Real-Time Data Assessment with Parallel Computing

For online data inspection, evaluation, and control it is desirable to process the raw data as fast as possible. This results in challenging demands for bandwidth and computation power. We propose to address this issue by establishing an appropriate parallel computing infrastructure: a) CPU clusters; b) GPUs. We propose to develop an extensible set of library functions to meet the requirements of the different application fields. The goal is to develop a stack of software tools, which allow rapid development and deployment of a large range of parallel data processing algorithms. A candidate for a universal implementation language might be OpenCL, a standard for programming parallel architectures.
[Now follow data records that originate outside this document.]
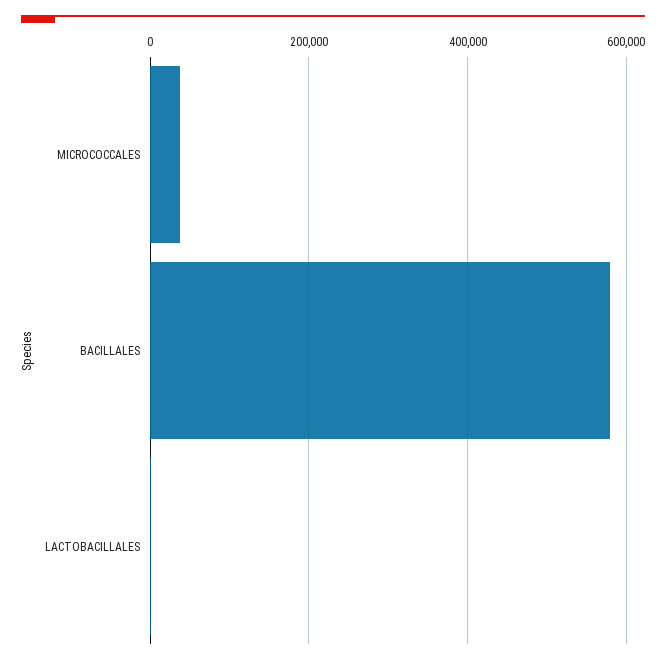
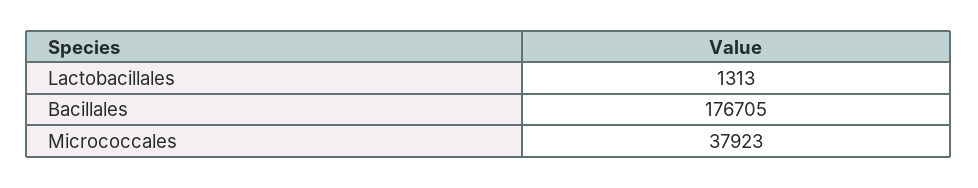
  {
    "MICROCOCCALES": 37923,
-   "BACILLALES": 580000,
+   "BACILLALES": 176705,
    "LACTOBACILLALES": 1313
  }

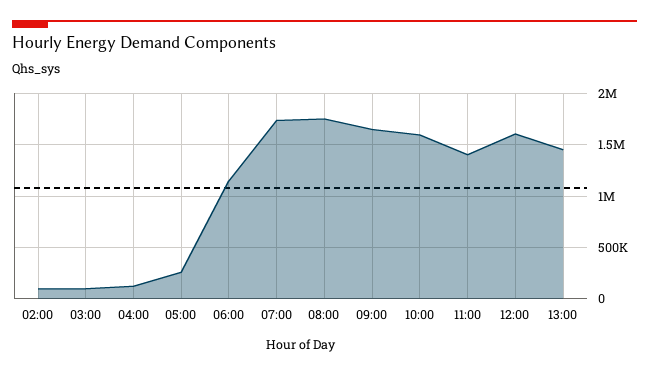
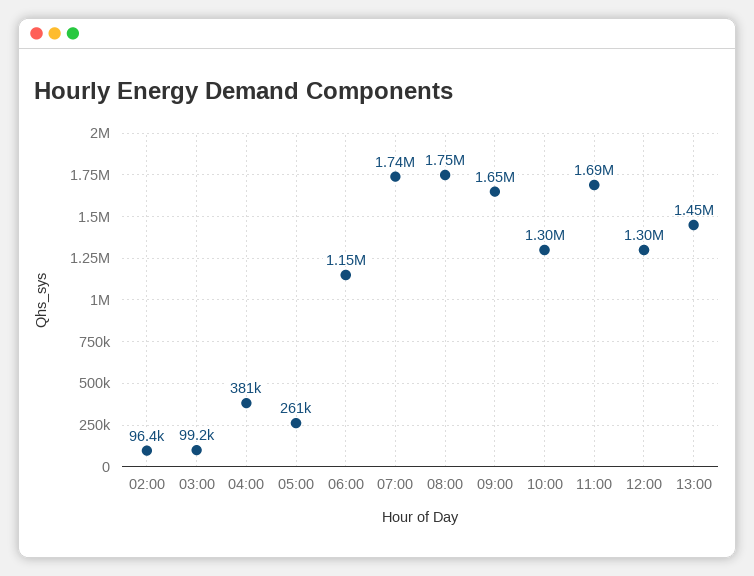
  {
    "02:00": 96400,
    "03:00": 99200,
-   "04:00": 100000,
+   "04:00": 381000,
    "05:00": 261000,
    "06:00": 1150000,
    "07:00": 1740000,
    "08:00": 1750000,
    "09:00": 1650000,
-   "10:00": 1600000,
+   "10:00": 1300000,
-   "11:00": 1400000,
+   "11:00": 1690000,
-   "12:00": 1600000,
+   "12:00": 1300000,
    "13:00": 1450000
  }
We propose a three layer structure: the first layer implements the core part of the stack which is a set of APIs which would automate the usage of the defined data streams and computing platforms. This shall include: the access to standard data formats, transportation to the processing units, decompression and display of results. The next layer is a collection of parallel primitives for image processing and numerical computation using parallel architectures. The top level of the framework should structure the development process. A task scheduler should distribute the computation tasks between available GPU and CPU cores. The developer is expected to provide only the processing, visualization, and quality check plugins, while everything else is automated by the framework. In parallel this task will propose suitable parallel computing platforms. The hardware needs to be highly modular to meet the very different resource requirements for the application fields. If the data transfer is the limiting factor a solution within a single standard PC will be preferable. An alternative to CPU clusters is modern graphic processors (GPU), which are being used more and more in scientific computing. Each GPU provides up to 240 cores with in sum 1 TFlops. There have been solutions published with up to 13 GPUs and 12 TFlops in a single PC. For comparison: conventional CPUs like AMDs Opterons reach up to about 4 GFlops/core. Thus a conventional setup with 16 cores and ~60 GFlops total can be accelerated by a factor of 100 or more. The challenge will be to apply the outlined framework for a parallel computing architecture to the task of real-time data assessment.